Die Art und Wei­se, in der ein Steu­er­pflich­ti­ger, der sei­nen Gewinn durch Ein­nah­men-Über­schuss-Rech­nung ermit­telt, sei­ne Auf­zeich­nun­gen geführt hat, ist eine Tat­sa­che, die (wenn sie dem Finanz­amt nach­träg­lich bekannt wer­den) zur Kor­rek­tur eines bestands­kräf­ti­gen Ein­kom­men­steu­er­be­scheids füh­ren kann.

Pra­xis-Bei­spiel:
Der Klä­ger war als Ein­zel­händ­ler tätig und ermit­tel­te sei­nen Gewinn im Wege der Ein­nah­men-Über­schuss-Rech­nung. Das Finanz­amt ver­an­lag­te ihn zunächst ohne Vor­be­halt der Nach­prü­fung. Bei einer spä­te­ren Außen­prü­fung bean­stan­de­te das Finanz­amt die Auf­zeich­nun­gen des Klä­gers als for­mell man­gel­haft und führ­te eine Hin­zu­schät­zung durch. Das Finanz­amt änder­te die bestands­kräf­ti­gen Ein­kom­men­steu­er­be­schei­de. Dies sei auch ver­fah­rens­recht­lich zuläs­sig, da im Rah­men der Außen­prü­fung nach­träg­lich steu­er­erhö­hen­de Tat­sa­chen bekannt gewor­den sei­en (§ 173 Abs. 1 Nr. 1 AO).

Der BFH hat dies bestä­tigt, weil § 173 Abs. 1 Nr. 1 AO eine Ände­rung bestands­kräf­ti­ger Steu­er­be­schei­de nicht nur dann zulas­se, wenn sicher fest­steht, dass der Steu­er­pflich­ti­ge Betriebs­ein­nah­men nicht auf­ge­zeich­net hat. Auch die Art und Wei­se, in der der Steu­er­pflich­ti­ge sei­ne Auf­zeich­nun­gen geführt hat, sei eine Tat­sa­che. Dies gel­te für Auf­zeich­nun­gen über den Waren­ein­gang eben­so wie für sons­ti­ge Auf­zeich­nun­gen oder die übri­ge Beleg­samm­lung eines Steu­er­pflich­ti­gen, der sei­nen Gewinn durch Ein­nah­men-Über­schuss-Rech­nung ermitt­le, die kei­ne Ver­pflich­tung zur förm­li­chen Auf­zeich­nung der Betriebs­ein­nah­men und Betriebs­aus­ga­ben vorsehe.
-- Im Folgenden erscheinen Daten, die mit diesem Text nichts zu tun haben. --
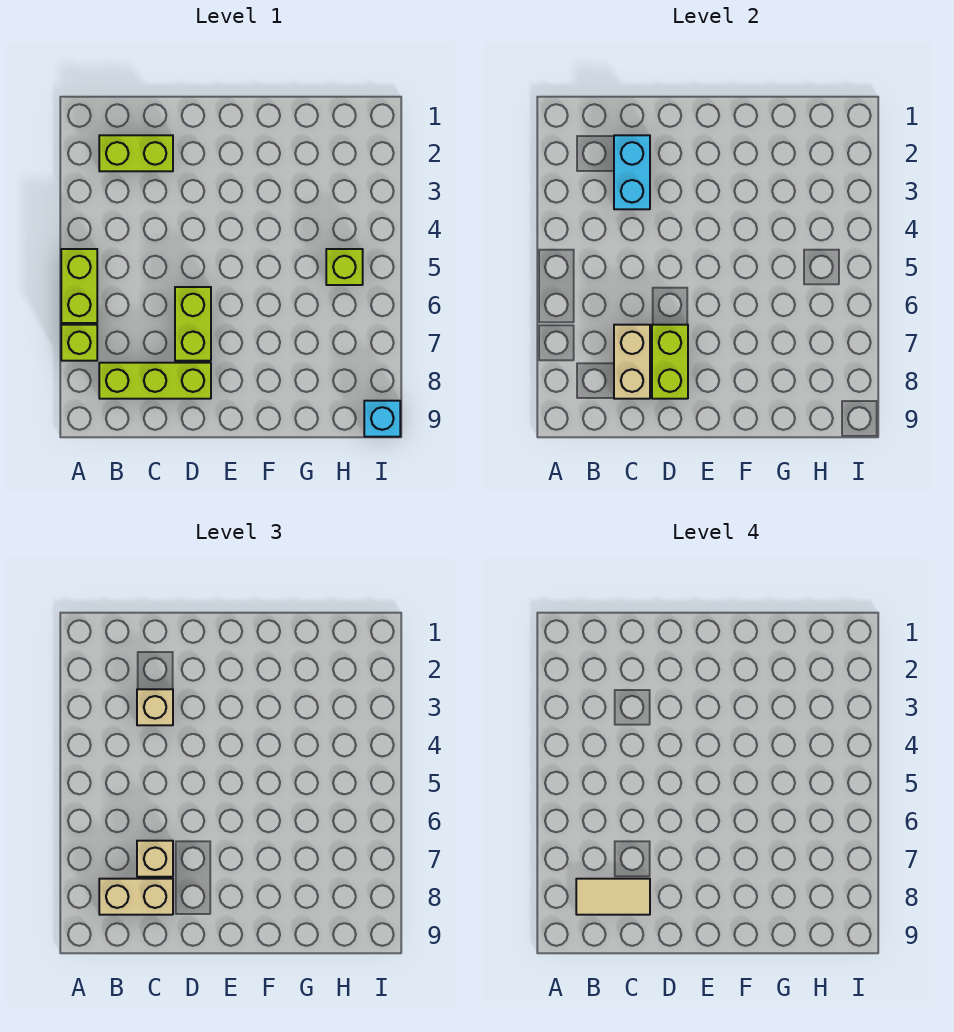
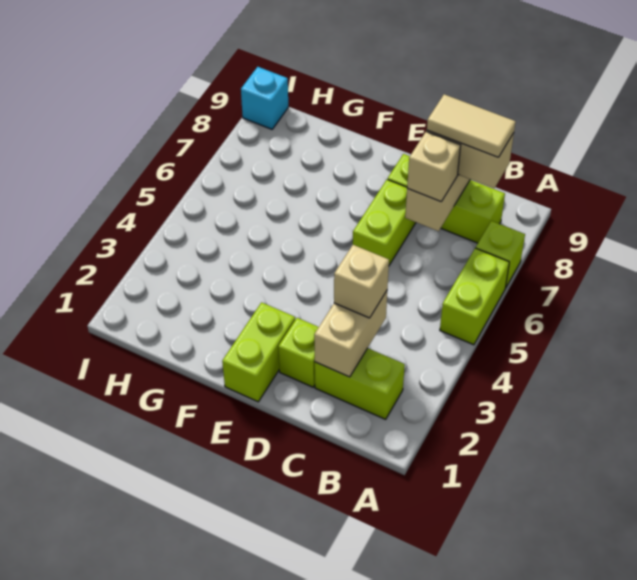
cyan 1x2 brick [614,135,650,209] -> tan 1x2 brick [314,291,387,377]
lime 1x2 brick [652,325,688,399] -> lime 1x2 brick moved to [222,302,295,402]
lime 1x1 brick [326,249,363,285] -> lime 1x1 brick moved to [278,318,319,387]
Dar­über, ob eine Ände­rung der bestands­kräf­ti­gen Steu­er­be­schei­de zuläs­sig war, konn­te der BFH aller­dings man­gels hin­rei­chen­der Fest­stel­lun­gen nicht abschlie­ßend ent­schei­den. Die Tat­sa­che, ob und wie der Steu­er­pflich­ti­ge sei­ne Bar­ein­nah­men auf­ge­zeich­net habe, ist rechts­er­heb­lich, wenn das Finanz­amt bereits im Zeit­punkt der Ver­an­la­gung zur Schät­zung befugt gewe­sen wäre und des­we­gen eine höhe­re Steu­er fest­ge­setzt hät­te. Da eine Schät­zungs­be­fug­nis des Finanz­amts in bestimm­ten Fäl­len auch bei (ledig­lich) for­mel­len Män­geln der Auf­zeich­nun­gen über Bar­ein­nah­men besteht, muss das Finanz­ge­richt im zwei­ten Rechts­gang prü­fen, ob die Unter­la­gen des Klä­gers Män­gel auf­wie­sen, die zur Hin­zu­schät­zung von Betriebs­ein­nah­men führen.